Une équipe de chercheurs affirme avoir trouvé un moyen de détecter l’insuffisance cardiaque grâce à l’IA. L’avancée pourrait permettre de prévoir la maladie plusieurs années avant les premiers symptômes.
L’insuffisance cardiaque est l’une des pathologies les plus redoutées. Elle touche des dizaines de millions de personnes et arrive souvent sans prévenir. Pourtant, une avancée venue d’Angleterre pourrait apporter du changement à ce phénomène. Des chercheurs annoncent un outil d’IA capable d’anticiper le risque jusqu’à cinq ans avant les premiers symptômes. Impressionnant, non ?
Comment l’IA prédit l’insuffisance cardiaque ?
Le projet vient de l’Université d’Oxford. Les chercheurs ont conçu un algorithme qui analyse des scanners cardiaques classiques. Mais ici, l’approche change complètement.
L’IA ne s’intéresse pas directement au cœur. Elle observe le tissu graisseux autour de l’organe. Ce tissu, en apparence banal, cache des indices invisibles comme une inflammation, des anomalies, des signaux faibles. Autant d’éléments que l’œil humain ne peut détecter.
De ce fait, le système attribue un score de risque à chaque patient. Les médecins disposent alors d’un indicateur clair pour ajuster le suivi. Cette IA qui prédit l’insuffisance cardiaque ne sort pas de nulle part. Les chercheurs l’ont entraîné sur 72 000 patients suivis pendant dix ans. Les données proviennent de plusieurs établissements du NHS.
Les chiffres impressionnent, car l’IA atteint une précision de 86 % pour prédire les risques sur cinq ans. Mieux encore, les patients classés à haut risque présentent une probabilité jusqu’à 20 fois supérieure de développer une insuffisance cardiaque.
Dans ce groupe, un quart des patients pourraient être touchés dans les cinq années suivantes. C’est un signal fort pour les équipes médicales. Les résultats ont été publiés dans le Journal of the American College of Cardiology, une référence dans le domaine.
Un diagnostic trop tardif, encore aujourd’hui
Aujourd’hui, le vrai problème est le temps. Les médecins détectent souvent l’insuffisance cardiaque tardivement. Parfois, le diagnostic tombe lors d’une hospitalisation. Pour British Heart Foundation, ce retard change tout. Le muscle cardiaque peut déjà être fortement endommagé. Et les options thérapeutiques deviennent plus limitées.
Avec cette IA, la logique concernant l’insuffisance cardiaque s’inverse. Les médecins identifient les patients à risque bien plus tôt. Ils peuvent alors renforcer la surveillance ou adapter les traitements.

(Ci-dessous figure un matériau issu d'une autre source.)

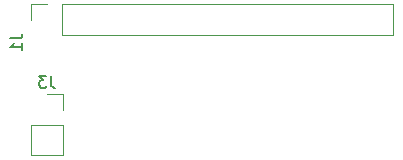
<source format=gbr>
%TF.GenerationSoftware,KiCad,Pcbnew,(6.0.4)*%
%TF.CreationDate,2022-05-02T18:26:09+02:00*%
%TF.ProjectId,TMS9918,544d5339-3931-4382-9e6b-696361645f70,1.2*%
%TF.SameCoordinates,Original*%
%TF.FileFunction,Legend,Bot*%
%TF.FilePolarity,Positive*%
%FSLAX46Y46*%
G04 Gerber Fmt 4.6, Leading zero omitted, Abs format (unit mm)*
G04 Created by KiCad (PCBNEW (6.0.4)) date 2022-05-02 18:26:09*
%MOMM*%
%LPD*%
G01*
G04 APERTURE LIST*
%ADD10C,0.150000*%
%ADD11C,0.120000*%
G04 APERTURE END LIST*
D10*
%TO.C,J3*%
X51133333Y-68242380D02*
X51133333Y-68956666D01*
X51180952Y-69099523D01*
X51276190Y-69194761D01*
X51419047Y-69242380D01*
X51514285Y-69242380D01*
X50752380Y-68242380D02*
X50133333Y-68242380D01*
X50466666Y-68623333D01*
X50323809Y-68623333D01*
X50228571Y-68670952D01*
X50180952Y-68718571D01*
X50133333Y-68813809D01*
X50133333Y-69051904D01*
X50180952Y-69147142D01*
X50228571Y-69194761D01*
X50323809Y-69242380D01*
X50609523Y-69242380D01*
X50704761Y-69194761D01*
X50752380Y-69147142D01*
%TO.C,J1*%
X47712380Y-65071666D02*
X48426666Y-65071666D01*
X48569523Y-65024047D01*
X48664761Y-64928809D01*
X48712380Y-64785952D01*
X48712380Y-64690714D01*
X48712380Y-66071666D02*
X48712380Y-65500238D01*
X48712380Y-65785952D02*
X47712380Y-65785952D01*
X47855238Y-65690714D01*
X47950476Y-65595476D01*
X47998095Y-65500238D01*
D11*
%TO.C,J3*%
X52130000Y-74990000D02*
X49470000Y-74990000D01*
X52130000Y-71120000D02*
X52130000Y-69790000D01*
X52130000Y-72390000D02*
X49470000Y-72390000D01*
X49470000Y-72390000D02*
X49470000Y-74990000D01*
X52130000Y-72390000D02*
X52130000Y-74990000D01*
X52130000Y-69790000D02*
X50800000Y-69790000D01*
%TO.C,J1*%
X52075000Y-62170000D02*
X80075000Y-62170000D01*
X50805000Y-62170000D02*
X49475000Y-62170000D01*
X52075000Y-64830000D02*
X80075000Y-64830000D01*
X80075000Y-62170000D02*
X80075000Y-64830000D01*
X49475000Y-62170000D02*
X49475000Y-63500000D01*
X52075000Y-62170000D02*
X52075000Y-64830000D01*
%TD*%
M02*

</source>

Bien sûr, ce type d’outil ne remplace pas les médecins. Mais il affine leur jugement. Grâce au score de risque, ils ciblent mieux les patients à suivre de près. Ainsi, les traitements intensifs concernent les profils les plus exposés. À l’inverse, les patients à faible risque évitent des interventions inutiles.
L’automatisation : un autre point clé
L’IA analyse les images sans intervention humaine. Elle s’intègre donc facilement aux flux existants des services de radiologie. Les chercheurs vont encore plus loin. Ils travaillent déjà à adapter la technologie à tous les scanners thoraciques, même réalisés pour d’autres raisons.
L’équipe d’Oxford ne compte pas s’arrêter là à ce stade où l’IA prédit l’insuffisance cardiaque. Elle cherche désormais l’approbation des autorités pour intégrer l’outil dans les systèmes de santé. L’objectif ? Ajouter cette analyse aux examens de routine. Sans changer les pratiques, mais en enrichissant les données disponibles.
Si l’approbation arrive, le déploiement pourrait commencer au sein du NHS. D’autres systèmes de santé pourraient suivre rapidement.